Two major historical events shaped the answer to that question.  The first was in the late 60s when the summer of love exiles left San Francisco to go do hippie things in the woods.  The local (redneck) loggers didn’t mind them…there was enough land/space to go around.  Everyone tells stories of hidden marijuana groves throughout the redwood forests – stumble upon these at your peril.  Their operations were small, sourcing only what they needed to consume themselves – rarely creating a cash crop for wider distribution.  But that changed in recent times, with the 2nd historical event that has shaped the economy of Humboldt County – legalized medical marijuana.  Today all those ex loggers have joined the hippies and have started to grow something green that matures far earlier than those ancient redwoods.  We now see a modern commercial marijuana farmer.  Technically the law states that each person can only grow 25 plants.  But grow those indoors and you get 6 harvests a year vs the 1 harvest a year of the outdoors growth.  Suddenly you’re looking at an easy $1 million or more even under the legal specifications of the law.  Drive through town and you’ll see those cute little victorian homes now have a minor renovation – you aren’t able to see through the first floor windows – for these homes are now grow rooms. Boarded up, shaded or otherwise blocking out the natural sun, these places have their electricity dials buzzing.  According to Arax, as many as 1 in 5 houses in the county is a grow house.  The hardware stores and garden centers are chock a block with hydrophonic fertilizers , soils and supplies.  It’s all very ‘wink wink’ with their exhibits showing how to grow tomato plants, but everyone knows what everyone is doing.

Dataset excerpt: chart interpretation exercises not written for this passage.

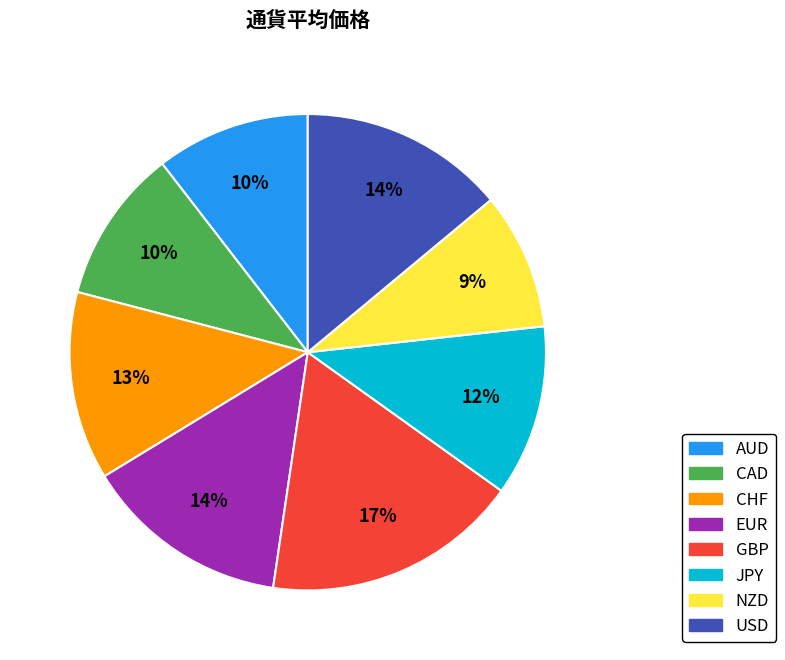

Do CAD and CHF together represent more than half of the pie?

No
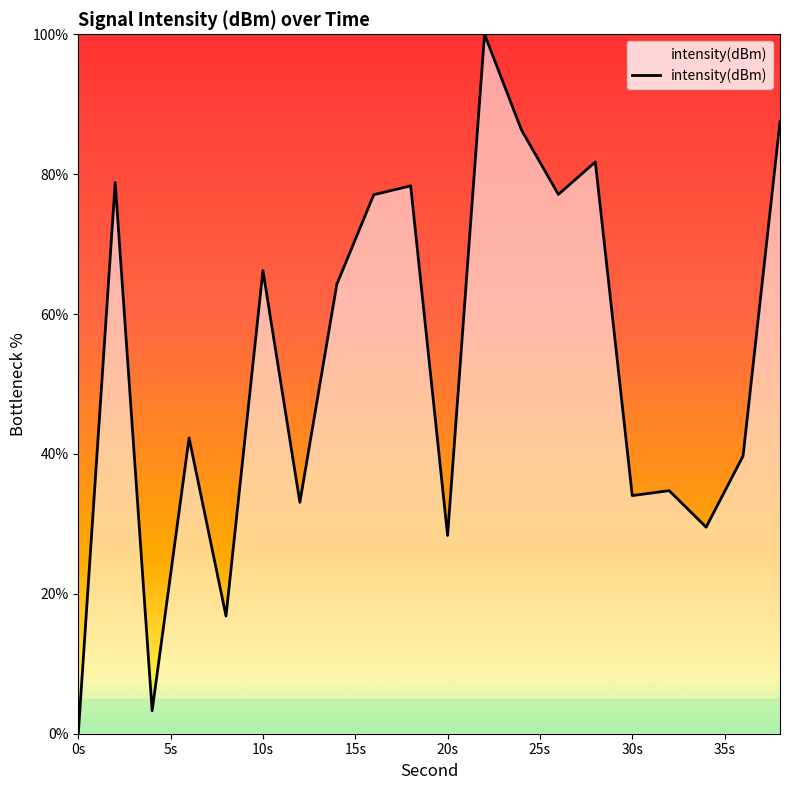

What is the difference between the maximum and minimum values?

100.0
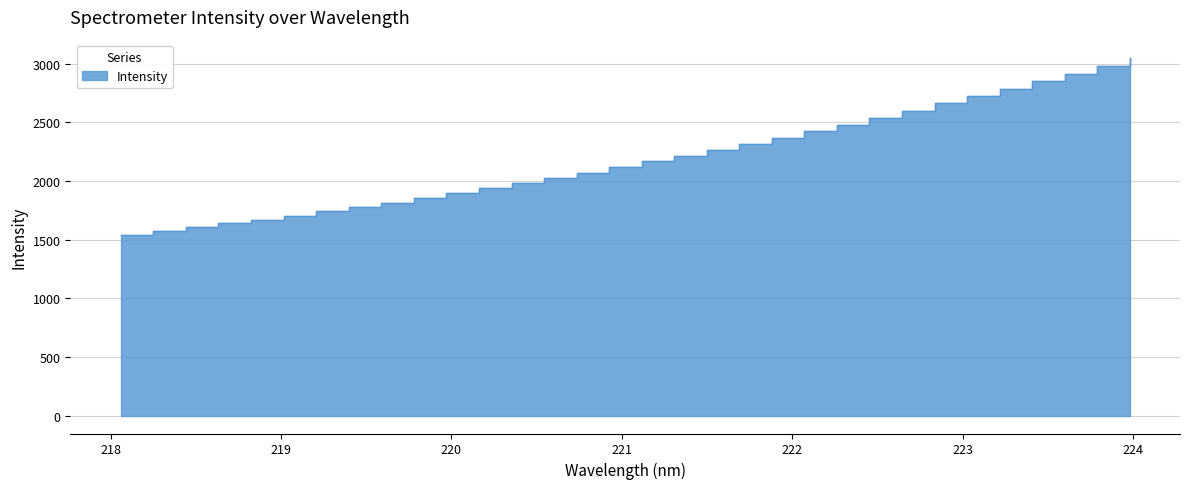

What is the ratio of the value at 218.8244 to the value at 220.9264?

0.8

When Andy and I visited Eureka we expected to see little old ladies on antiquing missions oohing and ahhing at shop windows.  What we actually saw was a community of dreadlocked grungy types on skateboards smoking away on pipes in the middle of the street.  We were in town for 2 days and never saw a single policeman or police car.  When we walked into the Lost Coast brewpub, a hush fell on the crowded room. . .we were not from around here and everybody knew it.  We got the feeling that police cars are no longer necessary. Justice is served up local style.  You stay over there and I’ll stay over here.  It’ll be interesting to see when and if the gangs come in.  Maybe they are already there. 

As you drive out of Eureka you follow the 101 up the redwood coast.  Pictures cannot do these trees their justice.  It is where the forest scenes of Stars Wars were filmed.  It’s full of kitschy tourist stops – avoid the tempting Trees of Mystery stop, there was not much to see there.  There is a National Park there, but I had read that the real awe inspiring sights were in the Jedediah Smith state park.  Driving through both, I have to agree.  Maybe it’s the more rugged dirt road that forces you to slow down, maybe it was the way the rare sun dripped through the trees, but for us Jedediah Smith was the crown jewel. 
These trees actually make our car look tiny!


Not far after exiting the mighty redwoods you approach the state border with Oregon.  They should put a rest area in there, a place for voyagers to gaze back on California and wonder at the state’s marvels.  You’d have thought 5 months would be more than enough to soak of the state’s riches.  As we crossed that border we both agreed that 5 months was way too short.  California we are in love, and we will be back.